Let’s estimate the effect of \(X\) on \(Y_t\) using MLM (often done with model building)

Code
# Model 1a: Intercept only model, random intercept 
ex1.MLM1a <- lmer(Y ~ 1 + (1 | id), data = ex1.data, REML = FALSE) 

# Model 1b: Intercept only model including the predictor time 
ex1.MLM1b <- lmer(Y ~ 1 + occasion + (1 | id), data = ex1.data, REML = FALSE) 
# anova(ex1.MLM1a, ex1.MLM1b) # Model 1a is not significantly worse than Model 1b

# Model 2: including remainder of the level 1 predictors 
ex1.MLM2 <- lmer(Y ~ 1 + occasion + X + (1 | id), data = ex1.data, REML = FALSE)
# anova(ex1.MLM1b, ex1.MLM2) # Model 1b is significantly worse than Model 2
fixef(ex1.MLM2)
 (Intercept)     occasion            X 
2.0969471228 0.0002371629 0.5647743308 
Code
# Model 3.1: random slope for time (and add covariance)
ex1.MLM3.1 <- lmer(Y ~ 1 + occasion + X + (occasion | id), data = ex1.data, REML = FALSE)
# anova(ex1.MLM2, ex1.MLM3.1) # Model 2 is not significantly worse than Model 3.1

However, we are only really interested in the last model (with random slope and intercept)

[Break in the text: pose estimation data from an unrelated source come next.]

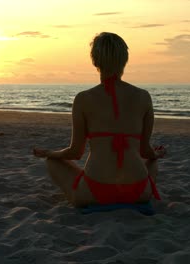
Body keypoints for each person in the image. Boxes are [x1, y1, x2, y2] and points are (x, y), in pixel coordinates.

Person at [33, 32, 166, 208]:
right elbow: (145, 152)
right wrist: (156, 154)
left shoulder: (83, 99)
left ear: (95, 61)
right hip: (138, 191)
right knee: (153, 162)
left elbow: (75, 152)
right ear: (124, 60)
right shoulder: (143, 97)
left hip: (96, 190)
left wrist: (51, 153)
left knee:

ex1.MLM3.1_reml <- lmer(Y ~ 1 + occasion + X + (occasion | id), data = ex1.data, REML = TRUE)
ex1.MLM3.1_mle <- lmer(Y ~ 1 + occasion + X + (occasion | id), data = ex1.data, REML = FALSE)

GEE Models

ex1.GEE_exch <- gee(Y ~ X + occasion, data = ex1.data, id = id, family = gaussian(), corstr = "exchangeable")
 (Intercept)            X     occasion 
2.0969471228 0.5647743308 0.0002371629 
ex1.GEE_ind <- gee(Y ~ X + occasion, data = ex1.data, id = id, family = gaussian(), corstr = "independence")
 (Intercept)            X     occasion 
2.0969471228 0.5647743308 0.0002371629 
ex1.GEE_ar <- gee(Y ~ X + occasion, data = ex1.data, id = id, family = gaussian(), corstr = "AR-M")
 (Intercept)            X     occasion 
2.0969471228 0.5647743308 0.0002371629 
ex1.GEE_uns <- gee(Y ~ X + occasion, data = ex1.data, id = id, family = gaussian(), corstr = "unstructured")
 (Intercept)            X     occasion 
2.0969471228 0.5647743308 0.0002371629 
# ex1.GEE_fixed <- gee(Y ~ X + occasion, data = ex1.data, id = id, family = gaussian(), corstr = "fixed") # takes very long to converge

Comparison Table

Let’s compare the fixed effects

Code
# Extracting the coefficients
coefs_MLM_reml <- fixef(ex1.MLM3.1_reml)
coefs_MLM_mle <- fixef(ex1.MLM3.1_mle)
# reorder coefficients X and occasion
coefs_MLM_reml <- coefs_MLM_reml[c(1, 3, 2)]
coefs_MLM_mle <- coefs_MLM_mle[c(1, 3, 2)]
# continue with GEE estimates
coef_GEE_exch <- coef(ex1.GEE_exch)
coef_GEE_ind <- coef(ex1.GEE_ind)
coef_GEE_ar <- coef(ex1.GEE_ar)
coef_GEE_uns <- coef(ex1.GEE_uns)

# Creating a data frame with the coefficients
coefs <- data.frame(
  row.names = c("Intercept", "X", "occasion"),
  MLM_REML = coefs_MLM_reml,
  MLM_MLE = coefs_MLM_mle,
  GEE_exch = coef_GEE_exch,
  GEE_ind = coef_GEE_ind,
  GEE_ar = coef_GEE_ar,
  GEE_uns = coef_GEE_uns
)

# Create nice table
knitr::kable(coefs, digits = 3)
MLM_REML MLM_MLE GEE_exch GEE_ind GEE_ar GEE_uns
Intercept 2.092 2.092 2.097 2.097 2.178 2.069
X 0.566 0.566 0.565 0.565 0.555 0.570
occasion 0.000 0.000 0.000 0.000 -0.006 0.003

The structural causal model was specified as follows

\[Y_{it} := 2 + 0.6 \cdot X_i + \epsilon_{it}\]

Observations

  • The fixed effects are similar between and within models.
    • Best model: The unstructured GEE model
    • Worst model: the AR-M GEE model
  • interpretation [italicized unique to MLM]: for a one-unit change in \(X\), the outcome \(Y\) is expected to change by the value of \(\beta\), holding all other predictors constant and given equal values for the random effects.

Next steps

  • Writing the ethics application & research proposal
  • Extending this simple example to include covariates
  • Understanding the simulation code by Qian et al. (2020)

Information on Proposal

  • The body of the text should be max. 750 words
  • There is a clear checklist of what it should include
  • My questions
    • What candidate journal for publication?
    • what software/packages will we use?
    • Considering the exploratory nature of the project, can we already formulate a research question or hypothesis?